**** PROVIDED DATA

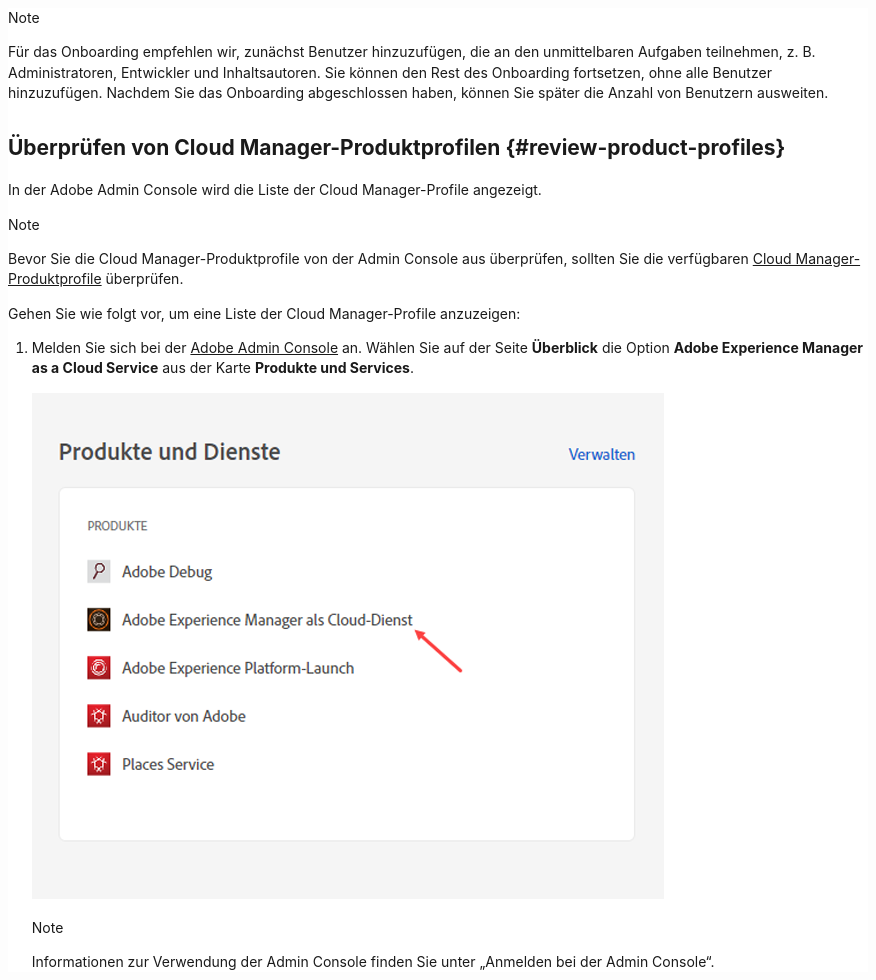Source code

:    >[!NOTE]
   >Für das Onboarding empfehlen wir, zunächst Benutzer hinzuzufügen, die an den unmittelbaren Aufgaben teilnehmen, z. B. Administratoren, Entwickler und Inhaltsautoren. Sie können den Rest des Onboarding fortsetzen, ohne alle Benutzer hinzuzufügen. Nachdem Sie das Onboarding abgeschlossen haben, können Sie später die Anzahl von Benutzern ausweiten.

## Überprüfen von Cloud Manager-Produktprofilen {#review-product-profiles}

In der Adobe Admin Console wird die Liste der Cloud Manager-Profile angezeigt.

>[!NOTE]
>Bevor Sie die Cloud Manager-Produktprofile von der Admin Console aus überprüfen, sollten Sie die verfügbaren [Cloud Manager-Produktprofile](https://experienceleague.adobe.com/docs/experience-manager-cloud-service/onboarding/onboarding-concepts/aem-cs-team-product-profiles.html?lang=de#cloud-manager-product-profiles) überprüfen.

Gehen Sie wie folgt vor, um eine Liste der Cloud Manager-Profile anzuzeigen:

1. Melden Sie sich bei der [Adobe Admin Console](https://adminconsole.adobe.com/) an. Wählen Sie auf der Seite **Überblick** die Option **Adobe Experience Manager as a Cloud Service** aus der Karte **Produkte und Services**.

   ![](/help/journey-onboarding/assets/assign-team1.png)

   >[!NOTE]
   >Informationen zur Verwendung der Admin Console finden Sie unter „Anmelden bei der Admin Console“.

********

Give back each entry exactly as it appears. Leave pictures out.

(ANSWER FOR THE TASK):
Source code

:    >[!NOTE]
   >Für das Onboarding empfehlen wir, zunächst Benutzer hinzuzufügen, die an den unmittelbaren Aufgaben teilnehmen, z. B. Administratoren, Entwickler und Inhaltsautoren. Sie können den Rest des Onboarding fortsetzen, ohne alle Benutzer hinzuzufügen. Nachdem Sie das Onboarding abgeschlossen haben, können Sie später die Anzahl von Benutzern ausweiten.

## Überprüfen von Cloud Manager-Produktprofilen {#review-product-profiles}

In der Adobe Admin Console wird die Liste der Cloud Manager-Profile angezeigt.

>[!NOTE]
>Bevor Sie die Cloud Manager-Produktprofile von der Admin Console aus überprüfen, sollten Sie die verfügbaren [Cloud Manager-Produktprofile](https://experienceleague.adobe.com/docs/experience-manager-cloud-service/onboarding/onboarding-concepts/aem-cs-team-product-profiles.html?lang=de#cloud-manager-product-profiles) überprüfen.

Gehen Sie wie folgt vor, um eine Liste der Cloud Manager-Profile anzuzeigen:

1. Melden Sie sich bei der [Adobe Admin Console](https://adminconsole.adobe.com/) an. Wählen Sie auf der Seite **Überblick** die Option **Adobe Experience Manager as a Cloud Service** aus der Karte **Produkte und Services**.

   ![](/help/journey-onboarding/assets/assign-team1.png)

   >[!NOTE]
   >Informationen zur Verwendung der Admin Console finden Sie unter „Anmelden bei der Admin Console“.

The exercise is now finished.